Even though during the initial impact of the pandemic the oil price was in historically low territory, our future mobility solutions remain perfectly suited for electrification despite the COVID-19 outbreak. The pandemic highlighted the perceived contagion fear of handling the liquid fuel pump to fill up the internal combustion engine (ICE) vehicle. Even in times of exceptionally low oil prices most consumers are still likely to value safety, and this newfound fear could help to persuade drivers to safely ‘refuel’ their electric vehicle (EV) at home knowing that no strangers have handled the charger before them. Of course, in the short term we do expect some initial setback to EV penetration (depending on geographic region and fuel-efficiency regulation) as the pandemic did increase indebted consumer levels, which challenge EV affordability, and further policy support such as ‘green’ scrappage schemes could be necessary to further address this. But overall, the COVID-19 pandemic led to improved air quality, less traffic, and more active mobility. So gradually expect more consumers to put EVs on their shopping list in the mid-term by 2030.
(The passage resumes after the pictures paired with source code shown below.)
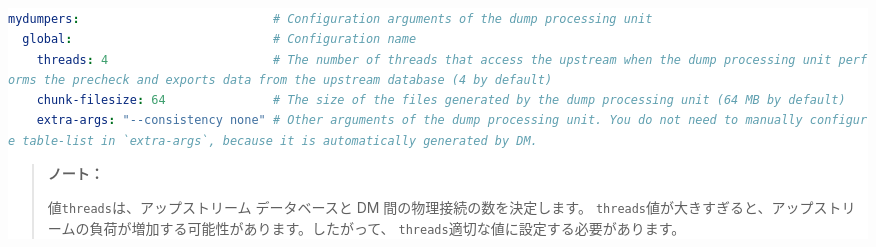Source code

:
 ```yaml
mydumpers:                           # Configuration arguments of the dump processing unit
  global:                            # Configuration name
    threads: 4                       # The number of threads that access the upstream when the dump processing unit performs the precheck and exports data from the upstream database (4 by default)
    chunk-filesize: 64               # The size of the files generated by the dump processing unit (64 MB by default)
    extra-args: "--consistency none" # Other arguments of the dump processing unit. You do not need to manually configure table-list in `extra-args`, because it is automatically generated by DM.

```

> **ノート：**
>
> 値`threads`は、アップストリーム データベースと DM 間の物理接続の数を決定します。 `threads`値が大きすぎると、アップストリームの負荷が増加する可能性があります。したがって、 `threads`適切な値に設定する必要があります。
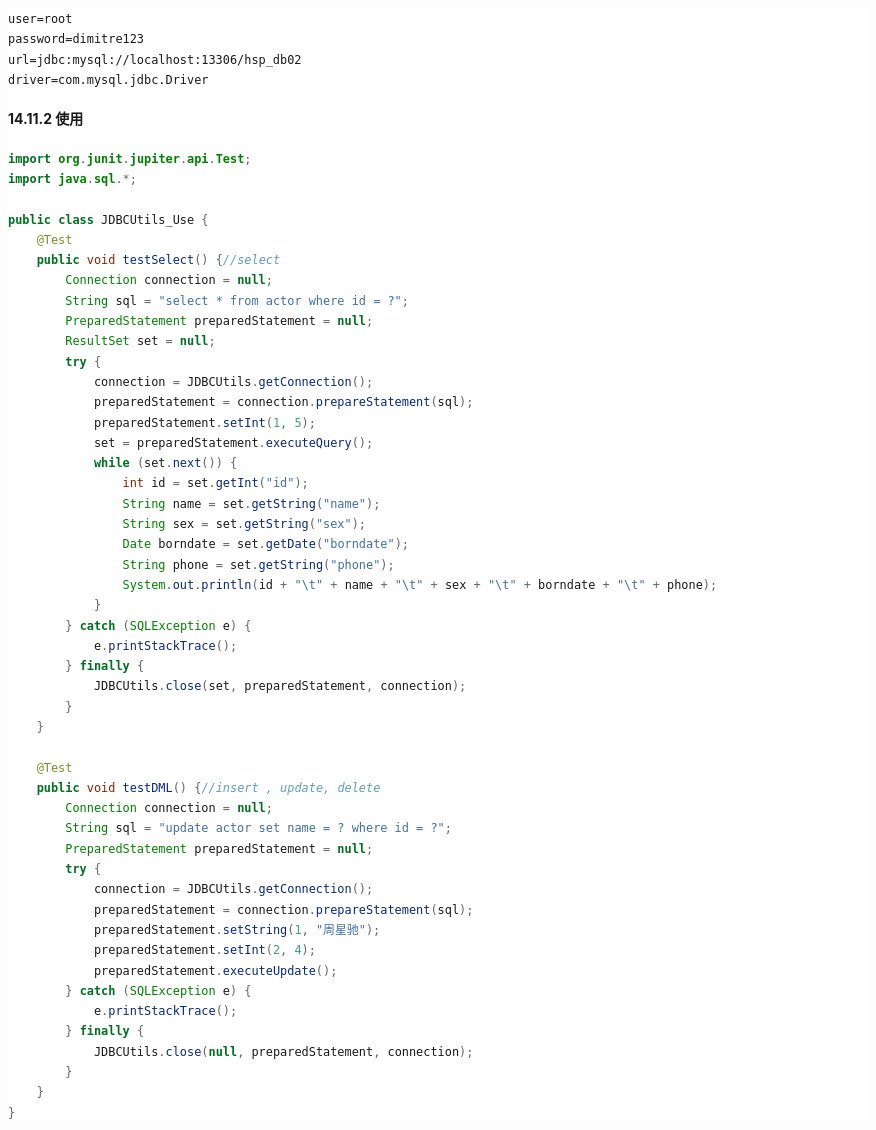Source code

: 
```properties
user=root
password=dimitre123
url=jdbc:mysql://localhost:13306/hsp_db02
driver=com.mysql.jdbc.Driver
```

#### 14.11.2 使用

```java
import org.junit.jupiter.api.Test;
import java.sql.*;

public class JDBCUtils_Use {
    @Test
    public void testSelect() {//select
        Connection connection = null;
        String sql = "select * from actor where id = ?";
        PreparedStatement preparedStatement = null;
        ResultSet set = null;
        try {
            connection = JDBCUtils.getConnection();
            preparedStatement = connection.prepareStatement(sql);
            preparedStatement.setInt(1, 5);
            set = preparedStatement.executeQuery();
            while (set.next()) {
                int id = set.getInt("id");
                String name = set.getString("name");
                String sex = set.getString("sex");
                Date borndate = set.getDate("borndate");
                String phone = set.getString("phone");
                System.out.println(id + "\t" + name + "\t" + sex + "\t" + borndate + "\t" + phone);
            }
        } catch (SQLException e) {
            e.printStackTrace();
        } finally {
            JDBCUtils.close(set, preparedStatement, connection);
        }
    }

    @Test
    public void testDML() {//insert , update, delete
        Connection connection = null;
        String sql = "update actor set name = ? where id = ?";
        PreparedStatement preparedStatement = null;
        try {
            connection = JDBCUtils.getConnection();
            preparedStatement = connection.prepareStatement(sql);
            preparedStatement.setString(1, "周星驰");
            preparedStatement.setInt(2, 4);
            preparedStatement.executeUpdate();
        } catch (SQLException e) {
            e.printStackTrace();
        } finally {
            JDBCUtils.close(null, preparedStatement, connection);
        }
    }
}
```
Ironically, one of the beneficiaries of this trend could also include the automotive sector, as the COVID-19 pandemic also exposed the vulnerability of the world’s manufacturing supply chain, and as the EV typically comprises significantly fewer components compared with more complex ICE vehicles, it could help to simplify the supply chain.
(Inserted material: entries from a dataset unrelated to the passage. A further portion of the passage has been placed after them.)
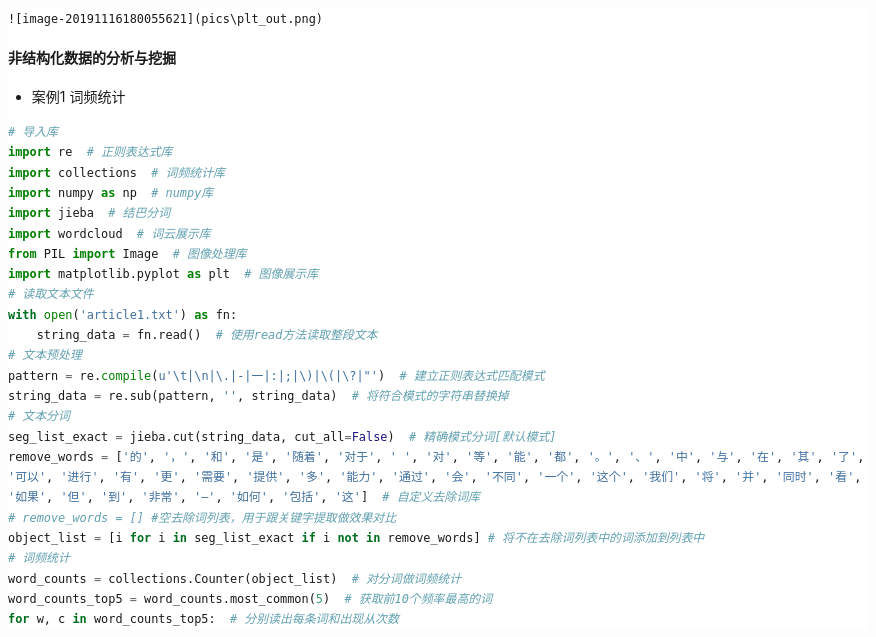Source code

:     ![image-20191116180055621](pics\plt_out.png)

#### 非结构化数据的分析与挖掘

- 案例1 词频统计

```python
# 导入库
import re  # 正则表达式库
import collections  # 词频统计库
import numpy as np  # numpy库
import jieba  # 结巴分词
import wordcloud  # 词云展示库
from PIL import Image  # 图像处理库
import matplotlib.pyplot as plt  # 图像展示库
# 读取文本文件
with open('article1.txt') as fn:
    string_data = fn.read()  # 使用read方法读取整段文本
# 文本预处理
pattern = re.compile(u'\t|\n|\.|-|一|:|;|\)|\(|\?|"')  # 建立正则表达式匹配模式
string_data = re.sub(pattern, '', string_data)  # 将符合模式的字符串替换掉
# 文本分词
seg_list_exact = jieba.cut(string_data, cut_all=False)  # 精确模式分词[默认模式]
remove_words = ['的', '，', '和', '是', '随着', '对于', ' ', '对', '等', '能', '都', '。', '、', '中', '与', '在', '其', '了', '可以', '进行', '有', '更', '需要', '提供', '多', '能力', '通过', '会', '不同', '一个', '这个', '我们', '将', '并', '同时', '看', '如果', '但', '到', '非常', '—', '如何', '包括', '这']  # 自定义去除词库
# remove_words = [] #空去除词列表，用于跟关键字提取做效果对比
object_list = [i for i in seg_list_exact if i not in remove_words] # 将不在去除词列表中的词添加到列表中
# 词频统计
word_counts = collections.Counter(object_list)  # 对分词做词频统计
word_counts_top5 = word_counts.most_common(5)  # 获取前10个频率最高的词
for w, c in word_counts_top5:  # 分别读出每条词和出现从次数
```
Finally, another sector that appeared to be affected by COVID-19 was the prospect of AV in the medium term. Paradoxically, instead of AVs transporting people, the 2020 image of AVs are robot-shuttles carrying COVID-19 test samples and/or equipment within a hospital campus: smaller autonomous robots disinfecting offices and metro stations or contactless delivery of essential food supplies. These new technology applications were highly visible in Wuhan and other major Chinese cities, where they facilitated people’s lives during the severe pandemic lockdown resulting in very high trust levels among the Chinese people. Now that contactless delivery has become critical in times of social distancing, the AVs seem to have found a more immediate usage-case that could appeal to a larger business community, but which could delay the originally planned roll-out for AV passenger cars significantly.